Problem: A word-for-word copy of the data, with no images, is the required answer.

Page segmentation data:

▬▬▬▬▬▬▬▬▬▬

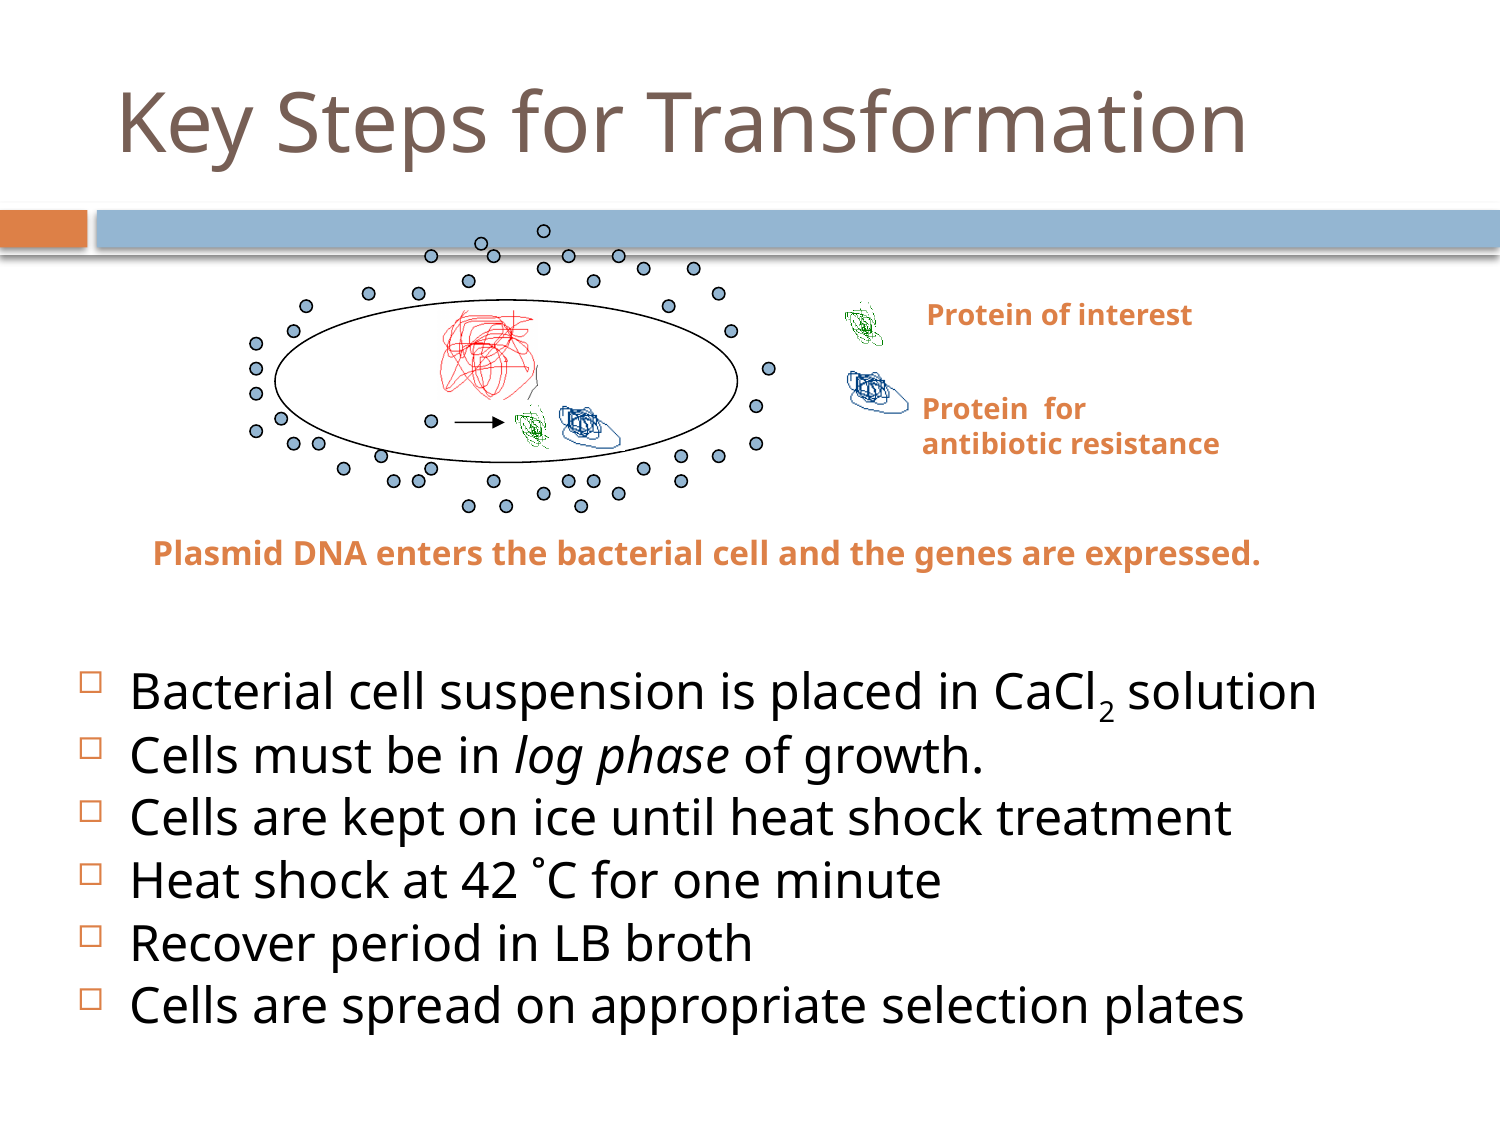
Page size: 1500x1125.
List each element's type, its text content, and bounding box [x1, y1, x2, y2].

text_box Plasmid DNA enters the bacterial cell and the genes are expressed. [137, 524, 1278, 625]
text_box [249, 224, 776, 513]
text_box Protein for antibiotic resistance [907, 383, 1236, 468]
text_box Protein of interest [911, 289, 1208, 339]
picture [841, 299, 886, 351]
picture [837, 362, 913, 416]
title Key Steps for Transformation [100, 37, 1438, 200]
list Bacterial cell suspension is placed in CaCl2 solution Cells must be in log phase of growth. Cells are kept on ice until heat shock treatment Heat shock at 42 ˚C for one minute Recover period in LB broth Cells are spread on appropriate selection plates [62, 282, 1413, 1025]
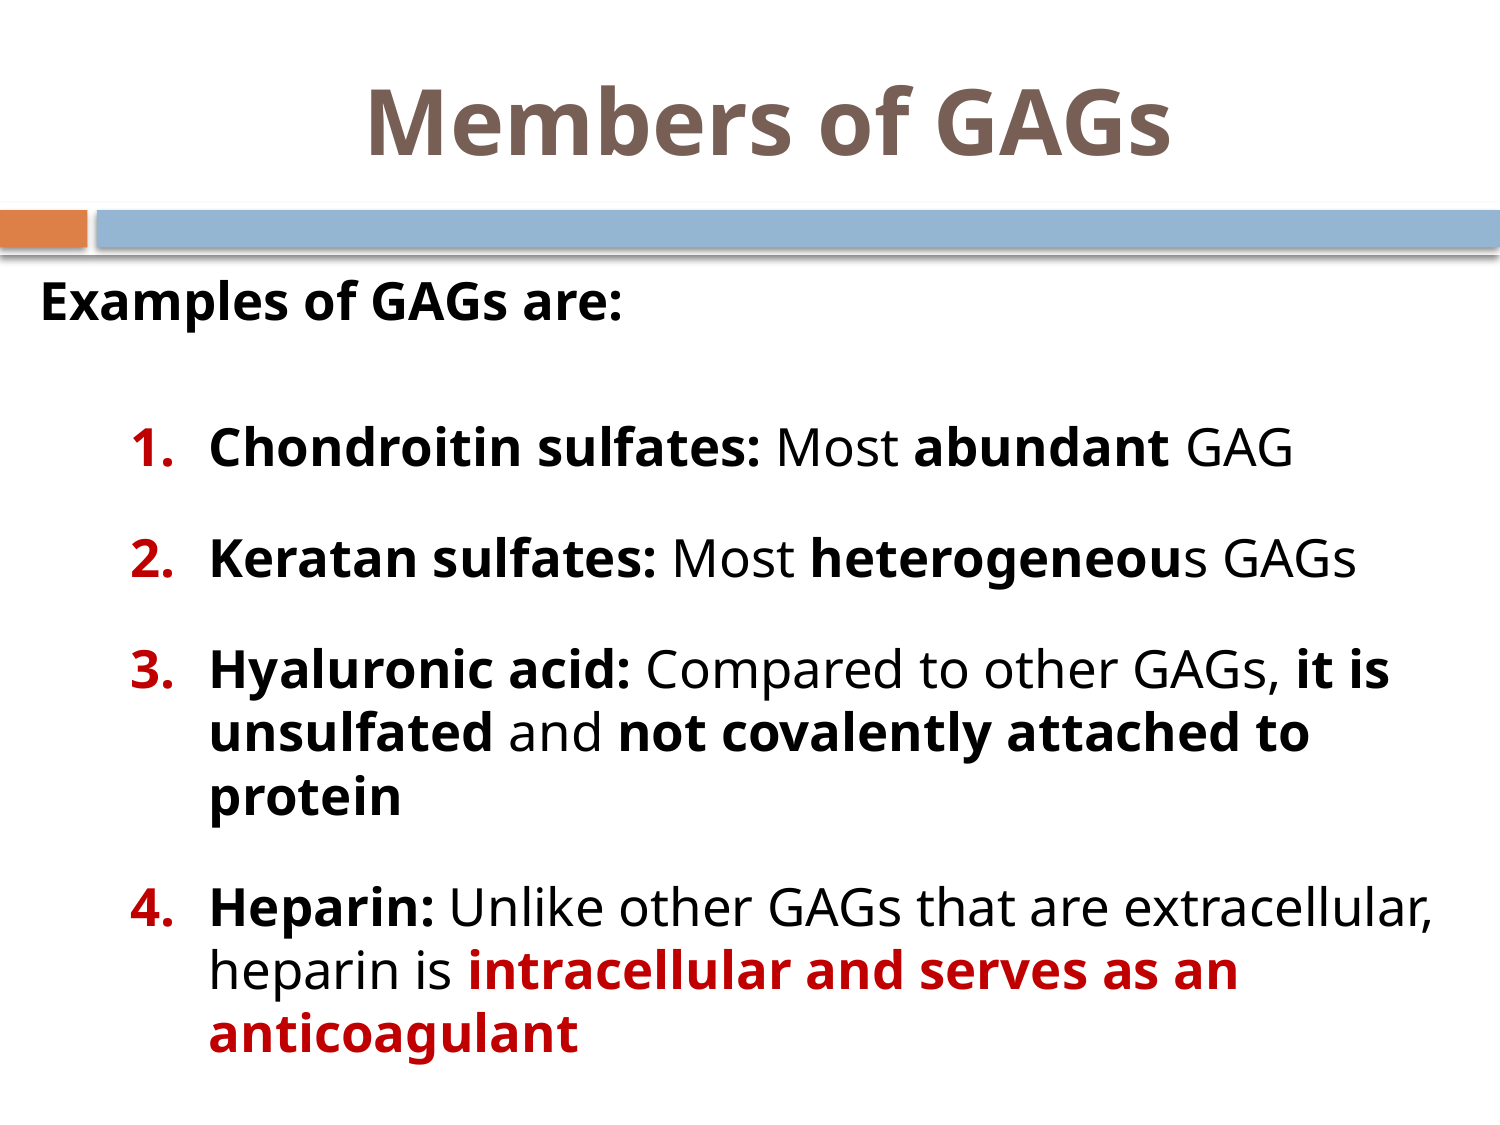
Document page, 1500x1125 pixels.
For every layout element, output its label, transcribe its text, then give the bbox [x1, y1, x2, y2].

▬▬▬▬▬▬▬▬▬▬

Reply:
Page size: 1500x1125.
List each element's type, its text content, and bounding box [x1, y1, x2, y2].

text_box Plasmid DNA enters the bacterial cell and the genes are expressed. [137, 524, 1278, 625]
text_box [249, 224, 776, 513]
text_box Protein for antibiotic resistance [907, 383, 1236, 468]
text_box Protein of interest [911, 289, 1208, 339]
picture [841, 299, 886, 351]
picture [837, 362, 913, 416]
title Key Steps for Transformation [100, 37, 1438, 200]
list Bacterial cell suspension is placed in CaCl2 solution Cells must be in log phase of growth. Cells are kept on ice until heat shock treatment Heat shock at 42 ˚C for one minute Recover period in LB broth Cells are spread on appropriate selection plates [62, 282, 1413, 1025]
Document page, 1500x1125 pixels.
For every layout element, output its label, transcribe its text, then give the bbox [x1, y1, x2, y2].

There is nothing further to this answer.